Reboots back to the password screen after a configurable idle timeout (30 min – 12 h; off by default). Settings → Security → Auto-Lock.
- LoRa + WiFi/TCP — both active simultaneously; LoRa requires the SX1262 cap
- LXMF anti-spam stamps — proof-of-work stamps computed in the background, configurable cost ceiling
- Listen-before-talk — carrier detection before every LoRa transmission
- GPS time sync — UTC from GPS with automatic timezone detection and manual override
- Radio diagnostics — live RSSI/SNR/throughput graphs, packet counters, Reticulum path stats
- Identity verification — show a peer's full 32-character LXMF address for comparison against a known-good hash
- Color themes — 9 presets plus custom hex/RGB
- Web Flasher — flash from Chrome/Edge over USB, no PlatformIO needed
Requires an M5Stack Cardputer Adv. LoRa requires the SX1262 cap (850–950 MHz). Without it, WiFi/TCP only.
| SoC | ESP32-S3FN8 |
| Flash | 8 MB internal |
| Display | 240×135 |
| Input | Built-in keyboard |
| Storage | microSD, 32 GB max (optional, recommended) |
| Radio | SX1262, 850–950 MHz (cap required) |
You are responsible for operating within your local frequency regulations.
The easiest path is the Web Flasher — Chrome or Edge with WebSerial, over USB. Flashes a pre-built release binary directly from the browser.
Release firmware is built by CI on every tagged commit.

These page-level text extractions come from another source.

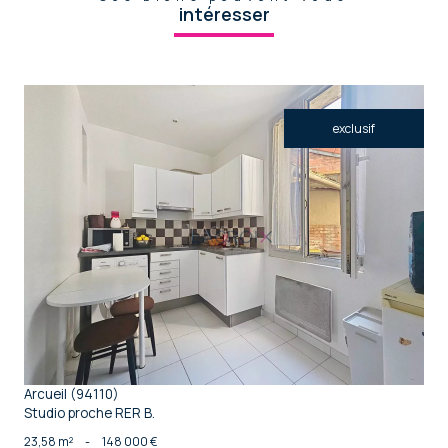
intéresser
exclusif
voir le bien
Arcueil (94110)
Studio proche RER B.
23,58 m²
-
148 000 €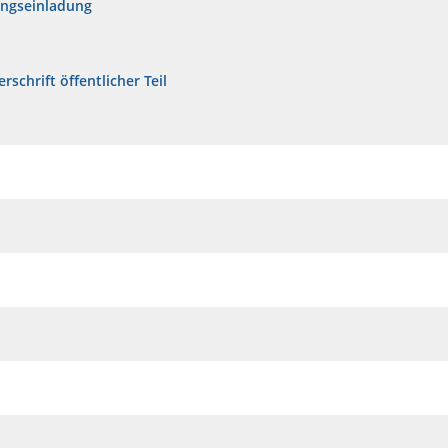
ungseinladung
rschrift öffentlicher Teil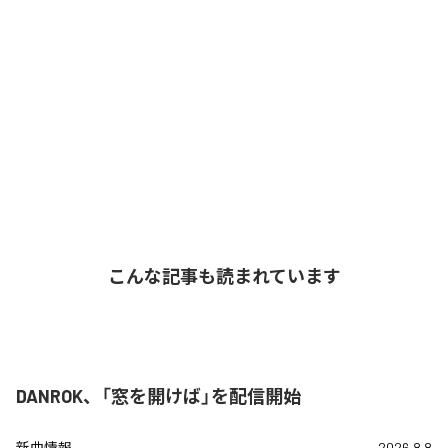
こんな記事も読まれています
DANROK、「窓を開けば」を配信開始
新曲情報
2026.8.8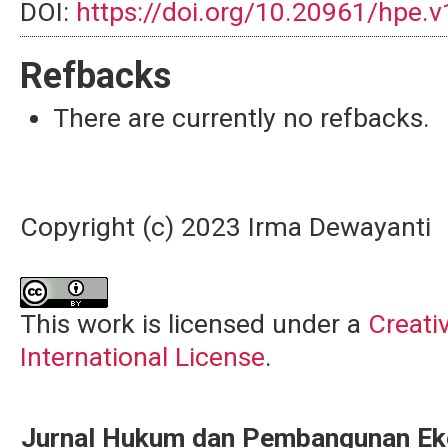
DOI:
https://doi.org/10.20961/hpe.
Refbacks
There are currently no refbacks.
Copyright (c) 2023 Irma Dewayanti
This work is licensed under a
Creati
International License
.
Jurnal Hukum dan Pembangunan E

See Releases.
python3 -m pip install platformio esptool
pio run -e standalone_915 # build
pio run -e standalone_915 -t upload # flashFull design docs in docs/:
| threat-model.md | What this defends against and what it doesn't |
| encryption-overview.md | Crypto engine, primitives, domain separation |
| encryption-identity.md | Password → key derivation, identity wrap/unwrap |
| encryption-messages.md | Message encryption |
| encryption-contacts-settings.md | Contacts and settings encryption |
| boot-sequence.md | Full boot flow |
| duress-password.md | Duress password design and rationale |
| network-interfaces.md | LoRa / WiFi / TCP interfaces |
| lxmf-stamps.md | Anti-spam proof-of-work stamps |
| announce-discovery.md | Peer discovery and name resolution |
| firmware-architecture.md | Module layout |
Beta. The design uses established primitives rather than novel constructions, and the implementation is publicly documented. It has not yet received an independent manual security audit. If you want to review the implementation or perform an audit, contributions are welcome.

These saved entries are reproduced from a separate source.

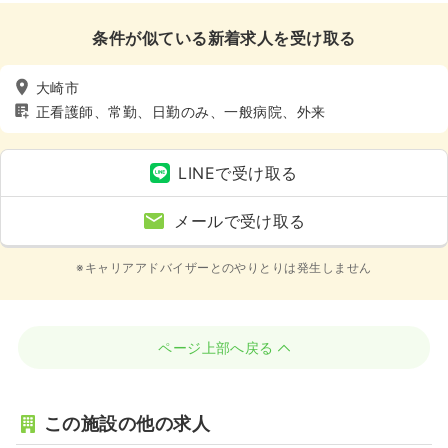
条件が似ている新着求人を受け取る
大崎市
正看護師、常勤、日勤のみ、一般病院、外来
LINEで受け取る
メールで受け取る
※キャリアアドバイザーとのやりとりは発生しません
ページ上部へ戻る
この施設の他の求人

During development we found and fixed a signature verification bypass inherited from upstream microReticulum — Identity::validate() ignored the return value of Ed25519 verification and always reported success, effectively disabling authentication for signed packets. The fix has been merged upstream. (issue · fix)

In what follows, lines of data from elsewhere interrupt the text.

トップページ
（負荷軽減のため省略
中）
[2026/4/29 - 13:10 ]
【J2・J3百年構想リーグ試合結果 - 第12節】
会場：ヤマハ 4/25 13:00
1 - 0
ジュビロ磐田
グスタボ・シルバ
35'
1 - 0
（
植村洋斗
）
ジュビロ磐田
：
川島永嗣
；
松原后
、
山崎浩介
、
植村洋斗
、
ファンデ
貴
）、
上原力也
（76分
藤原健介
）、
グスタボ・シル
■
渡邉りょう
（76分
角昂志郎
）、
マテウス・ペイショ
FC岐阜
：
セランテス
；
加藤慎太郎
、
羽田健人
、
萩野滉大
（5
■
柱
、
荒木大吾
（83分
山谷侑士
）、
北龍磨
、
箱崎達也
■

- Base firmware — ratspeak/rsCardputer
- Reticulum — cryptspeak/microReticulum, forked from ratspeak/microReticulum, itself from attermann/microReticulum
- Crypto primitives — rweather/arduinolibs via Chad Attermann's fork, MIT licensed
- Encryption design — builds on konsumer's arduino-rns-encrypted-store and arduino-rns-password
- SX1262 driver — adapted from RNode Firmware CE, MIT licensed, © Sandeep Mistry, modifications by Mark Qvist & Jacob Eva
The standalone application, partition tables, and packaging tools are licensed under the GNU Affero General Public License v3.0 or later. See LICENSE.
src/radio/ and lib/Crypto carry their own MIT license terms — see attribution headers in those files.